When I read the following article at SmartMoney, I said to myself. “I have done almost as well, I am more diversified, and I am willing to explain more of what I do.”
Truth is, clever investors, or lucky investors, can get an attitude, saying that they don’t have to explain themselves to outsiders. Not a good place to be. I am not saying that the performance is due to luck but there is a certain amount of respect due to investors for investing with you.
Before I write more, let me state that I respect Allan Mecham. He manages more money than I do, and has a better track record. If I were in the shoes of the investors who were analyzing him, I probably would have placed $5 million with him, and would have watched what he did carefully.
Why would I take the risk? It’s tough to find non-consensus views that make significant money.

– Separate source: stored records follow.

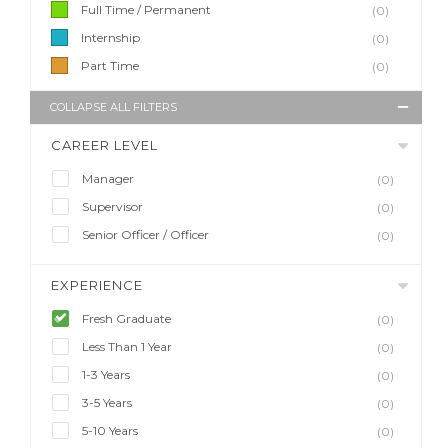
Full Time / Permanent
(0)
Internship
(0)
Part Time
(0)
COLLAPSE ALL FILTERS
CAREER LEVEL
Manager
(0)
Supervisor
(0)
Senior Officer / Officer
(0)
EXPERIENCE
Fresh Graduate
(0)
Less Than 1 Year
(0)
1-3 Years
(0)
3-5 Years
(0)
5-10 Years
(0)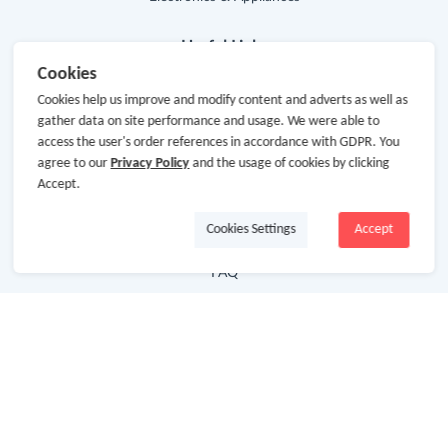
Useful Links
Cookies
Hot Deals
Cookies help us improve and modify content and adverts as well as
gather data on site performance and usage. We were able to
Cash Back Extension
access the user's order references in accordance with GDPR. You
agree to our
Privacy Policy
and the usage of cookies by clicking
Getting Started
Accept.
Missing Cash Back
Cookies Settings
Accept
Request Payment
FAQ
Contact Us
Follow Us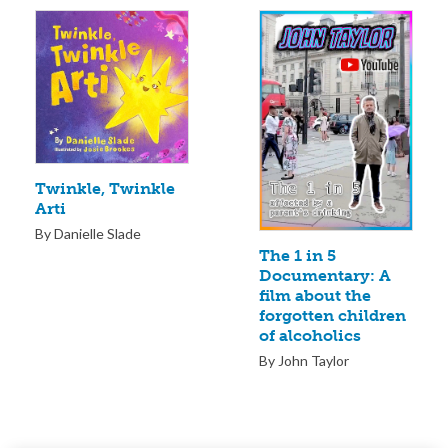
Twinkle, Twinkle
Arti
By Danielle Slade
The 1 in 5
Documentary: A
film about the
forgotten children
of alcoholics
By John Taylor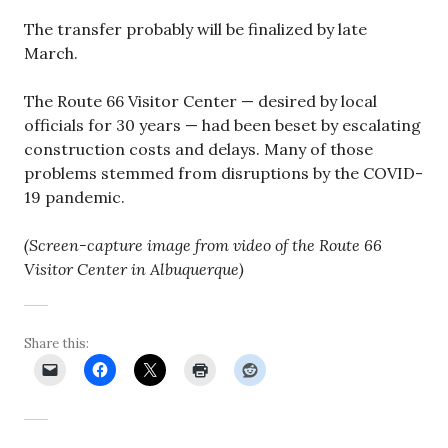
The transfer probably will be finalized by late
March.
The Route 66 Visitor Center — desired by local
officials for 30 years — had been beset by escalating
construction costs and delays. Many of those
problems stemmed from disruptions by the COVID-
19 pandemic.
(Screen-capture image from video of the Route 66
Visitor Center in Albuquerque)
Share this: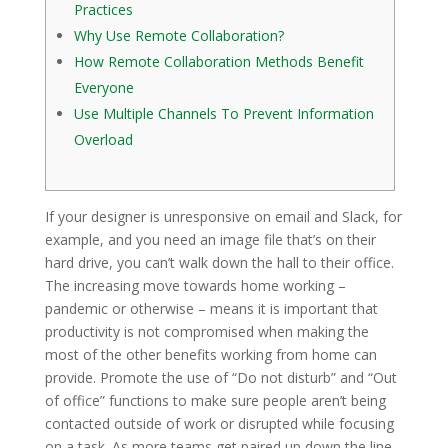
Practices
Why Use Remote Collaboration?
How Remote Collaboration Methods Benefit
Everyone
Use Multiple Channels To Prevent Information
Overload
If your designer is unresponsive on email and Slack, for
example, and you need an image file that’s on their
hard drive, you can’t walk down the hall to their office.
The increasing move towards home working –
pandemic or otherwise – means it is important that
productivity is not compromised when making the
most of the other benefits working from home can
provide. Promote the use of “Do not disturb” and “Out
of office” functions to make sure people aren’t being
contacted outside of work or disrupted while focusing
on a task. As more teams get paired up down the line,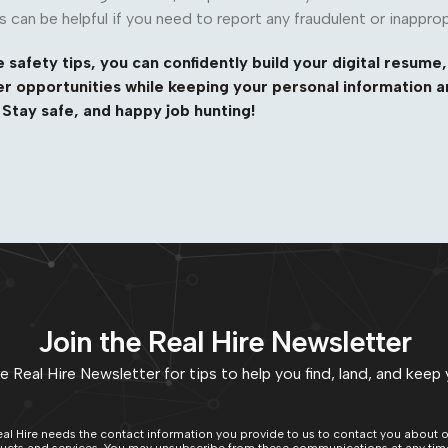
s can be helpful if you need to report any fraudulent or inapprop
 safety tips, you can confidently build your digital resume,
r opportunities while keeping your personal information a
Stay safe, and happy job hunting!
Join the Real Hire Newsletter
e Real Hire Newsletter for tips to help you find, land, and keep 
al Hire needs the contact information you provide to us to contact you about 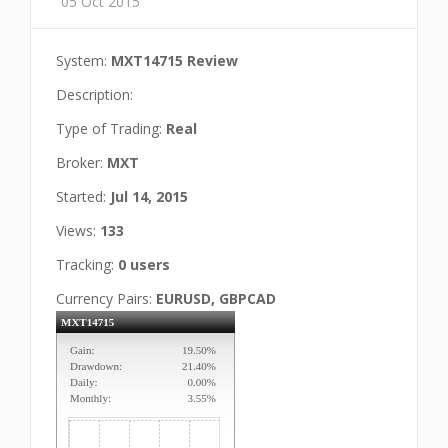
05 Oct 2015
System:
MXT14715 Review
Description:
Type of Trading:
Real
Broker:
MXT
Started:
Jul 14, 2015
Views:
133
Tracking:
0 users
Currency Pairs:
EURUSD, GBPCAD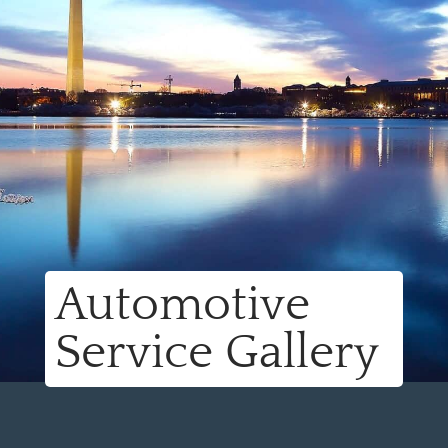
Automotive
Service Gallery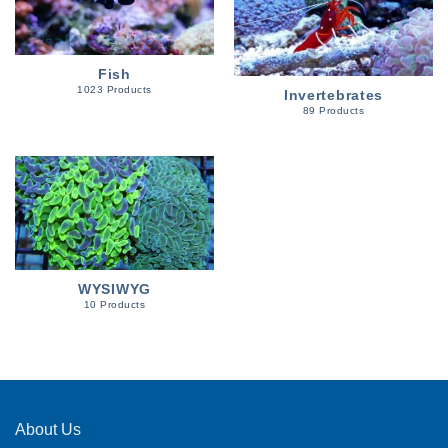
Fish
1023 Products
Invertebrates
89 Products
WYSIWYG
10 Products
About Us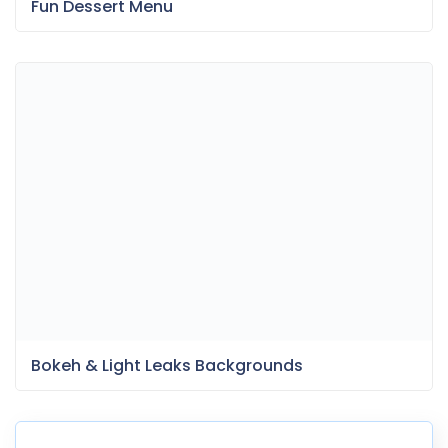
Fun Dessert Menu
Bokeh & Light Leaks Backgrounds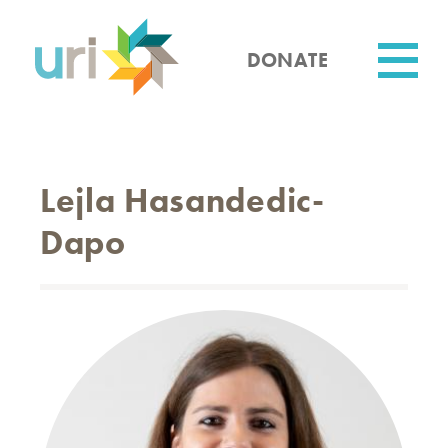
Skip
to
main
DONATE
content
Utility
Lejla Hasandedic-
Dapo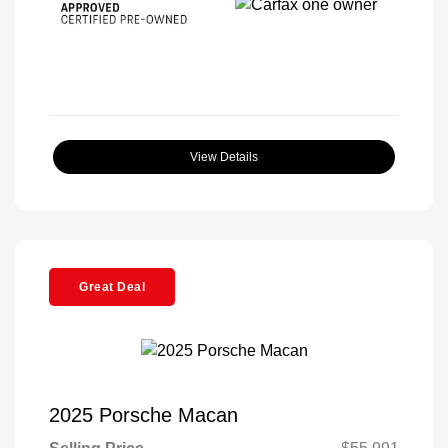
View Details
Great Deal
2025 Porsche Macan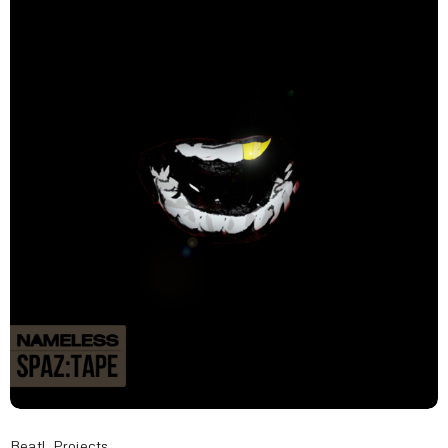
Beat!
,
Projects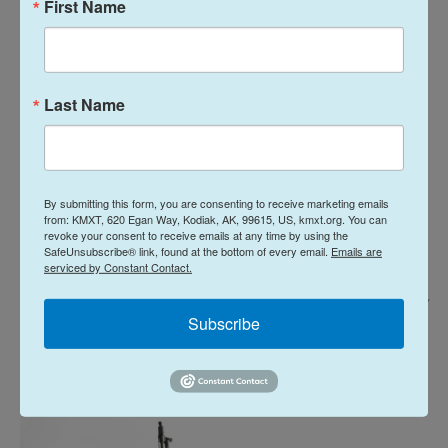
First Name
Last Name
By submitting this form, you are consenting to receive marketing emails
from: KMXT, 620 Egan Way, Kodiak, AK, 99615, US, kmxt.org. You can
revoke your consent to receive emails at any time by using the
SafeUnsubscribe® link, found at the bottom of every email.
Emails are
serviced by Constant Contact.
Mark Felix/Bloomberg Via Getty Images /
Subscribe
Demonstrators hold a sign reading "No New US War In The Middle East"
during a protest against war in Iran in Houston, Texas, US, on Saturday,
Feb. 28, 2026.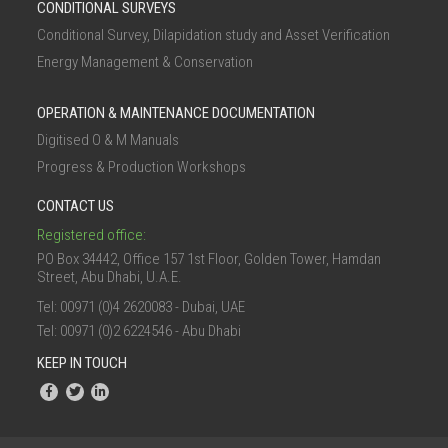
CONDITIONAL SURVEYS
Conditional Survey, Dilapidation study and Asset Verification
Energy Management & Conservation
OPERATION & MAINTENANCE DOCUMENTATION
Digitised O & M Manuals
Progress & Production Workshops
CONTACT US
Registered office:
PO Box 34442, Office 157 1st Floor, Golden Tower, Hamdan
Street, Abu Dhabi, U.A.E.
Tel: 00971 (0)4 2620083 - Dubai, UAE
Tel: 00971 (0)2 6224546 - Abu Dhabi
KEEP IN TOUCH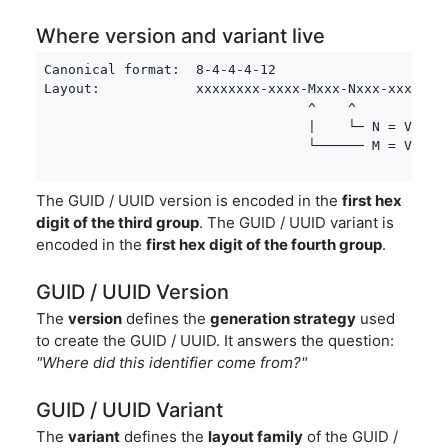
Where version and variant live
Canonical format:  8-4-4-4-12

Layout:            xxxxxxxx-xxxx-Mxxx-Nxxx-xxxxxxxx
                                 ^    ^

                                 |    └─ N = Varian
                                 └────── M = Versi
The GUID / UUID version is encoded in the
first hex
digit of the third group
. The GUID / UUID variant is
encoded in the
first hex digit of the fourth group
.
GUID / UUID Version
The
version
defines the
generation strategy
used
to create the GUID / UUID. It answers the question:
"Where did this identifier come from?"
GUID / UUID Variant
The
variant
defines the
layout family
of the GUID /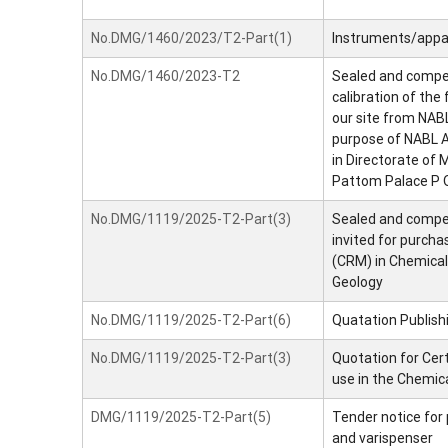
No.DMG/1460/2023/T2-Part(1)
Instruments/appa
No.DMG/1460/2023-T2
Sealed and competi
calibration of the
our site from NABL
purpose of NABL A
in Directorate of
Pattom Palace P O
No.DMG/1119/2025-T2-Part(3)
Sealed and compet
invited for purcha
(CRM) in Chemical
Geology
No.DMG/1119/2025-T2-Part(6)
Quatation Publishi
No.DMG/1119/2025-T2-Part(3)
Quotation for Cer
use in the Chemic
DMG/1119/2025-T2-Part(5)
Tender notice for 
and varispenser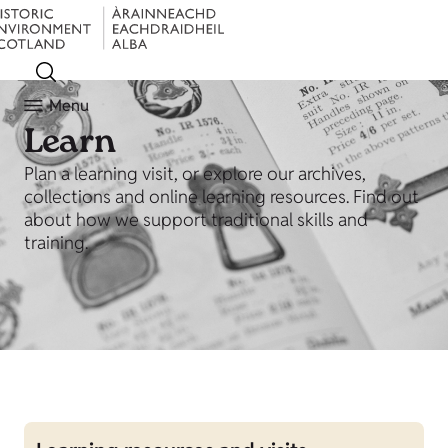
Menu
Learn
Plan a learning visit, or explore our archives,
collections and online learning resources. Find out
about how we support traditional skills and
training.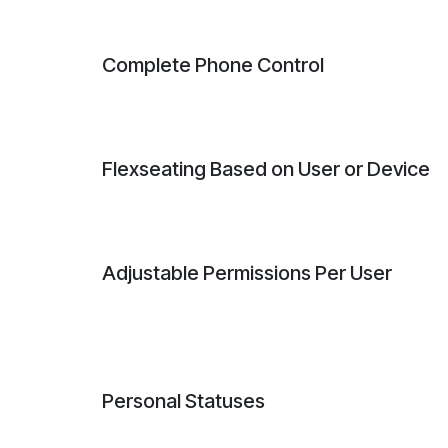
Complete Phone Control
Flexseating Based on User or Device
Adjustable Permissions Per User
Personal Statuses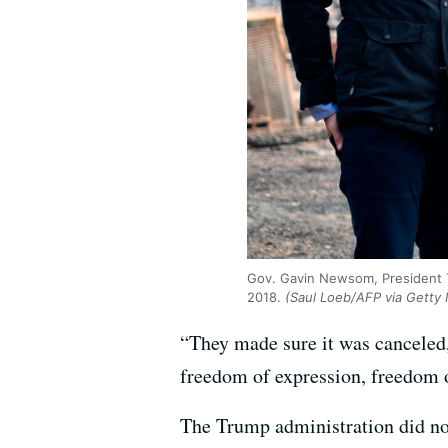
Gov. Gavin Newsom, President T
2018.
(Saul Loeb/AFP via Getty
“They made sure it was canceled
freedom of expression, freedom 
The Trump administration did not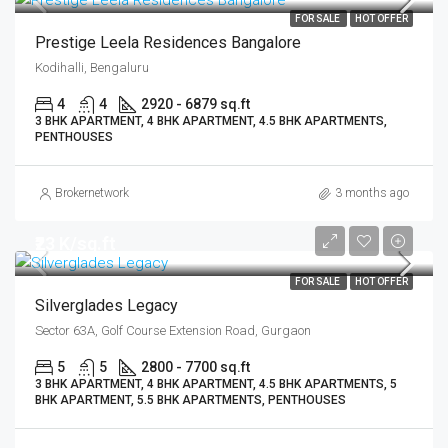
FOR SALE
HOT OFFER
Prestige Leela Residences Bangalore
Kodihalli, Bengaluru
4
4
2920 - 6879 sq.ft
3 BHK APARTMENT, 4 BHK APARTMENT, 4.5 BHK APARTMENTS,
PENTHOUSES
Brokernetwork
3 months ago
₹23 K/sq.ft
FOR SALE
HOT OFFER
Silverglades Legacy
Sector 63A, Golf Course Extension Road, Gurgaon
5
5
2800 - 7700 sq.ft
3 BHK APARTMENT, 4 BHK APARTMENT, 4.5 BHK APARTMENTS, 5
BHK APARTMENT, 5.5 BHK APARTMENTS, PENTHOUSES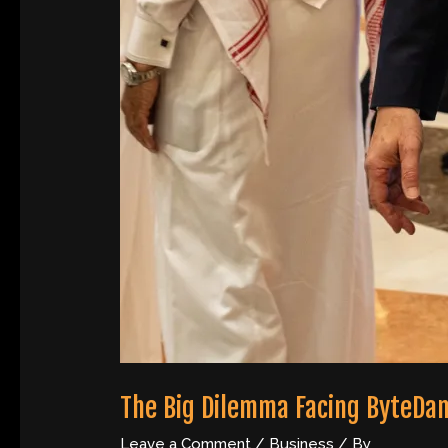
The Big Dilemma Facing ByteDan
Leave a Comment
/
Business
/ By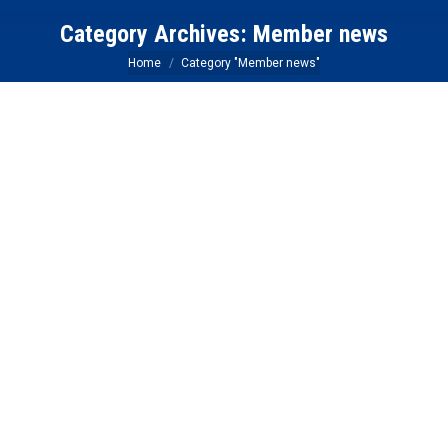
Category Archives:
Member news
You are here:
Home
Category "Member news"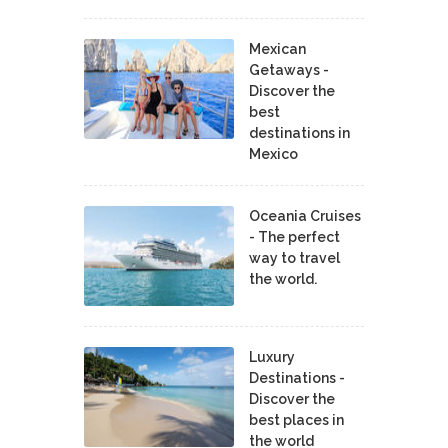
Mexican
Getaways -
Discover the
best
destinations in
Mexico
Oceania Cruises
- The perfect
way to travel
the world.
Luxury
Destinations -
Discover the
best places in
the world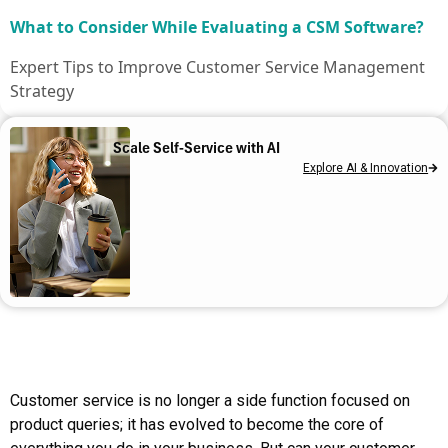
What to Consider While Evaluating a CSM Software?
Expert Tips to Improve Customer Service Management
Strategy
How ServiceNow CSM Transforms Your Service
Scale Self-Service with AI
Operations
Explore AI & Innovation
What is ServiceNow CSM?
Strengthen your Customer Service Management With
Us
Customer service is no longer a side function focused on
product queries; it has evolved to become the core of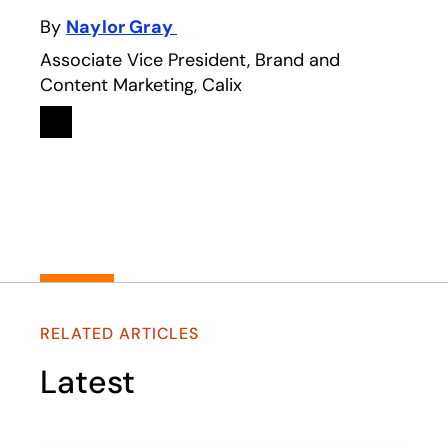
By
Naylor Gray
Associate Vice President, Brand and
Content Marketing, Calix
Linkedin
opens in a new tab
RELATED ARTICLES
Latest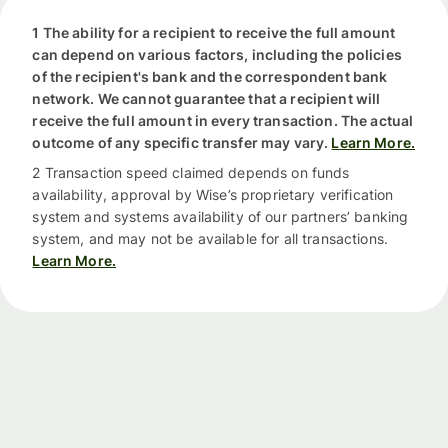
1 The ability for a recipient to receive the full amount
can depend on various factors, including the policies
of the recipient's bank and the correspondent bank
network. We cannot guarantee that a recipient will
receive the full amount in every transaction. The actual
outcome of any specific transfer may vary.
Learn More.
2 Transaction speed claimed depends on funds
availability, approval by Wise’s proprietary verification
system and systems availability of our partners’ banking
system, and may not be available for all transactions.
Learn More.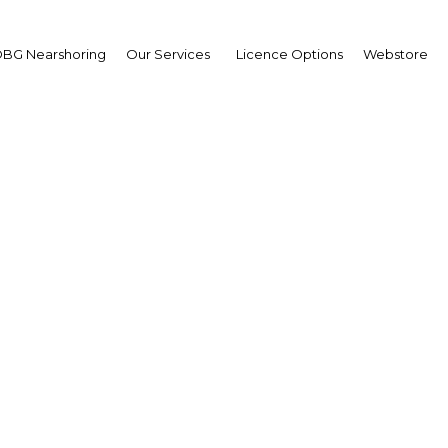
BG Nearshoring
Our Services
Licence Options
Webstore
itive impact: Private m
rs to benefit from an 
rise in demand
UAE: Dubai | Health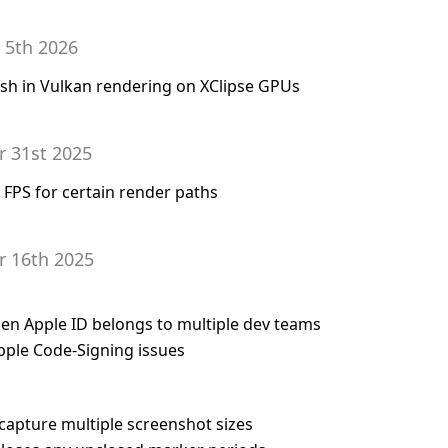
 5th 2026
rash in Vulkan rendering on XClipse GPUs
r 31st 2025
g FPS for certain render paths
r 16th 2025
en Apple ID belongs to multiple dev teams
pple Code-Signing issues
 capture multiple screenshot sizes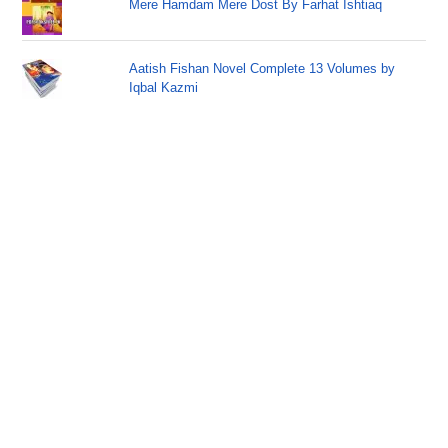
Mere Hamdam Mere Dost By Farhat Ishtiaq
Aatish Fishan Novel Complete 13 Volumes by
Iqbal Kazmi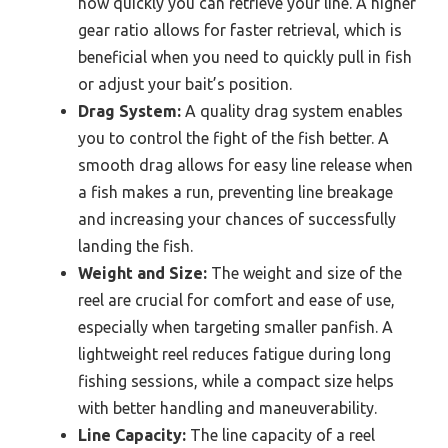
how quickly you can retrieve your line. A higher
gear ratio allows for faster retrieval, which is
beneficial when you need to quickly pull in fish
or adjust your bait’s position.
Drag System:
A quality drag system enables
you to control the fight of the fish better. A
smooth drag allows for easy line release when
a fish makes a run, preventing line breakage
and increasing your chances of successfully
landing the fish.
Weight and Size:
The weight and size of the
reel are crucial for comfort and ease of use,
especially when targeting smaller panfish. A
lightweight reel reduces fatigue during long
fishing sessions, while a compact size helps
with better handling and maneuverability.
Line Capacity:
The line capacity of a reel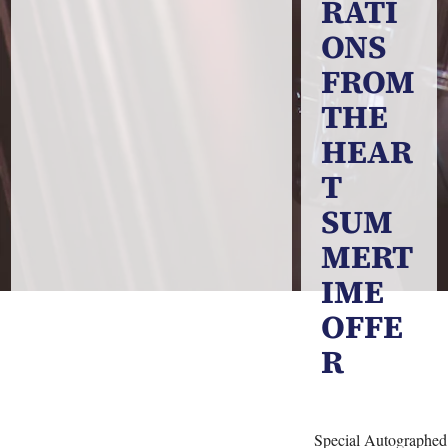
RATI
ONS
FROM
THE
HEAR
T
SUM
MERT
IME
OFFE
R
Special Autographe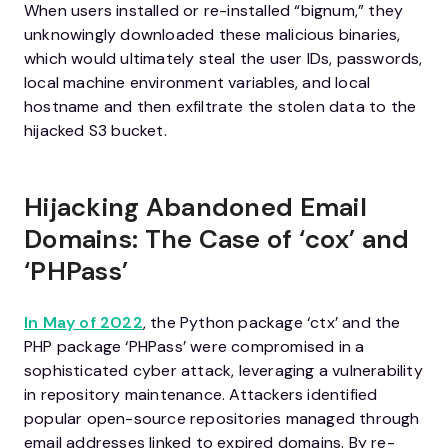
When users installed or re-installed “bignum,” they
unknowingly downloaded these malicious binaries,
which would ultimately steal the user IDs, passwords,
local machine environment variables, and local
hostname and then exfiltrate the stolen data to the
hijacked S3 bucket.
Hijacking Abandoned Email
Domains: The Case of ‘cox’ and
‘PHPass’
In May of 2022
, the Python package ‘ctx’ and the
PHP package ‘PHPass’ were compromised in a
sophisticated cyber attack, leveraging a vulnerability
in repository maintenance. Attackers identified
popular open-source repositories managed through
email addresses linked to expired domains. By re-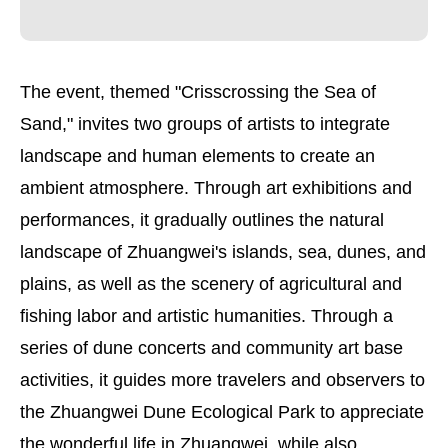
The event, themed "Crisscrossing the Sea of
Sand," invites two groups of artists to integrate
landscape and human elements to create an
ambient atmosphere. Through art exhibitions and
performances, it gradually outlines the natural
landscape of Zhuangwei's islands, sea, dunes, and
plains, as well as the scenery of agricultural and
fishing labor and artistic humanities. Through a
series of dune concerts and community art base
activities, it guides more travelers and observers to
the Zhuangwei Dune Ecological Park to appreciate
the wonderful life in Zhuangwei, while also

I wouldn’t want to make it a huge allocation initially, but I would put a toe in the water to see what he would actually do. If it didn’t work over 5 years, I would pull the plug.
All that said, when you run a very concentrated portfolio, it is possible for a few decisions to drive a lot of performance. I would feel more confident regarding someone who had made more correct decisions, because it would indicate a higher likelihood of a repeatable process.
Let me give you an example from my own portfolio. I own SABESP [SBS], one of the largest water utilities in the world, which provides water and other services for the city of Sao Paulo in Brazil. I got the idea from Cramer. It’s the only idea I have ever gotten from Cramer and acted on. I have held it for eight years, and the stock has quintupled. Beyond that, I have made trading gains, because it has been somewhat volatile, as most Brazilian stocks have been. And what proportion has this been in my portfolio? Around 3%. The largest position in my portfolio over the last 12 years has been 8%, and it has been rare to have a position larger than 4%.
One strength of what I do in asset management is that I don’t force trades. I’m patient. I trade 3-4 times a year, swapping out 2-6 companies each time. The portfolio turns over once every three years. But that means that roughly one-third of the portfolio I have held more than three years. It’s not that those companies are old friends, but they continue to survive the tests that I give the whole portfolio. That said, when I sell one of those held longer, I do feel a slight sense of loss; it’s like losing a close friend. I know I contradicted myself here, but that’s because my views are ambiguous here. My summary would be that I love the companies that I have held for a long time, but they have to pass the test 3-4 times a year. There are no free passes, and no sentimentality.
I know more about my own processes than I do of Mecham’s. But I have felt the cold appraisals from institutional managers over the last five years, with the implicit complaint — “you have done well, but you don’t manage enough money, so we are not going to invest with you.” This is the same response as “we don’t buy anything other than IBM.”
I can talk about my own processes until my face turns blue. They will still work in most environments. But the article tells a story of investors that are risk-averse, but without any good sense of what true risk is.
For those that are looking for the next great investor, he does not look like the next great investor, but he looks odd, like Buffett did in the '50s and '60s. Take the chance, and invest with the odd value investor. Invest with several of them, diversify.
If I were managing assets for a pension fund, I would assemble a stable of new-ish value managers, and that would be 70% of my portfolio, with 30% investment grade bonds. Boring and beautiful.
Without reviewing Allan’s trades, I can’t say how certain I am of his abilities. But I would have a bias in favor of small value managers with good track records, particularly those who have been diversified.